- INFORMATION SUPPLIED
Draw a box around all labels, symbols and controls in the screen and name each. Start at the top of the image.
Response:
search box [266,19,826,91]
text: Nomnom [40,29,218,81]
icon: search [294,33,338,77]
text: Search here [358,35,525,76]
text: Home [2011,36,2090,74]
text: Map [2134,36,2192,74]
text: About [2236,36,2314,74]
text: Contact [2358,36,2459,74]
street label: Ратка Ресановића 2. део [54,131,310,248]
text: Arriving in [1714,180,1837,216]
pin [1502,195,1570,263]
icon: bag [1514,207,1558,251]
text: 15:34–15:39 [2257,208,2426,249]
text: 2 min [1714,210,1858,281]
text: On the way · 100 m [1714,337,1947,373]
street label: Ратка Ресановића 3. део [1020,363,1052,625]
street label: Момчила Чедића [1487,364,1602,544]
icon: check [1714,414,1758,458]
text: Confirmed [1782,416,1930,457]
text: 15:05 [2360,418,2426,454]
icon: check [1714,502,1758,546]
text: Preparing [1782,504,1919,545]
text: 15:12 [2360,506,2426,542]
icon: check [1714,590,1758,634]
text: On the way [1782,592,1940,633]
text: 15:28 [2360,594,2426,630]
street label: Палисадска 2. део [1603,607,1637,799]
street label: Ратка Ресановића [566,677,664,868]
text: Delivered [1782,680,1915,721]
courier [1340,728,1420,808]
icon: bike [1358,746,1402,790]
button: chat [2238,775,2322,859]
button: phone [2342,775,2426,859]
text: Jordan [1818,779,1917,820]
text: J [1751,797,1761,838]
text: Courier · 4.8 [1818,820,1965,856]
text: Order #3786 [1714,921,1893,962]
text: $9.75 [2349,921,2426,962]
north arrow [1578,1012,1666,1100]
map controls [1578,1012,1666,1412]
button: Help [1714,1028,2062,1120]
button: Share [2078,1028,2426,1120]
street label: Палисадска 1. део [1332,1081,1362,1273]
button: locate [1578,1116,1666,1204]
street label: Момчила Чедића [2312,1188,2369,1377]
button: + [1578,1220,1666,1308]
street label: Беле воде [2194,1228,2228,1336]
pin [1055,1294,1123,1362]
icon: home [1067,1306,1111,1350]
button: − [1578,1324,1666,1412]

- DIRECTIONS
Write out the whole listing once more, exactly as it reads.

- RESPONSE
Draw a box around all labels, symbols and controls in the screen and name each. Start at the top of the image.
Response:
search box [266,19,826,91]
text: Nomnom [40,29,218,81]
icon: search [294,33,338,77]
text: Search here [358,35,525,76]
text: Home [2011,36,2090,74]
text: Map [2134,36,2192,74]
text: About [2236,36,2314,74]
text: Contact [2358,36,2459,74]
street label: Ратка Ресановића 2. део [54,131,310,248]
text: Arriving in [1714,180,1837,216]
pin [1502,195,1570,263]
icon: bag [1514,207,1558,251]
text: 15:34–15:39 [2257,208,2426,249]
text: 2 min [1714,210,1858,281]
text: On the way · 100 m [1714,337,1947,373]
street label: Ратка Ресановића 3. део [1020,363,1052,625]
street label: Момчила Чедића [1487,364,1602,544]
icon: check [1714,414,1758,458]
text: Confirmed [1782,416,1930,457]
text: 15:05 [2360,418,2426,454]
icon: check [1714,502,1758,546]
text: Preparing [1782,504,1919,545]
text: 15:12 [2360,506,2426,542]
icon: check [1714,590,1758,634]
text: On the way [1782,592,1940,633]
text: 15:28 [2360,594,2426,630]
street label: Палисадска 2. део [1603,607,1637,799]
street label: Ратка Ресановића [566,677,664,868]
text: Delivered [1782,680,1915,721]
courier [1340,728,1420,808]
icon: bike [1358,746,1402,790]
button: chat [2238,775,2322,859]
button: phone [2342,775,2426,859]
text: Jordan [1818,779,1917,820]
text: J [1751,797,1761,838]
text: Courier · 4.8 [1818,820,1965,856]
text: Order #3786 [1714,921,1893,962]
text: $9.75 [2349,921,2426,962]
north arrow [1578,1012,1666,1100]
map controls [1578,1012,1666,1412]
button: Help [1714,1028,2062,1120]
button: Share [2078,1028,2426,1120]
street label: Палисадска 1. део [1332,1081,1362,1273]
button: locate [1578,1116,1666,1204]
street label: Момчила Чедића [2312,1188,2369,1377]
button: + [1578,1220,1666,1308]
street label: Беле воде [2194,1228,2228,1336]
pin [1055,1294,1123,1362]
icon: home [1067,1306,1111,1350]
button: − [1578,1324,1666,1412]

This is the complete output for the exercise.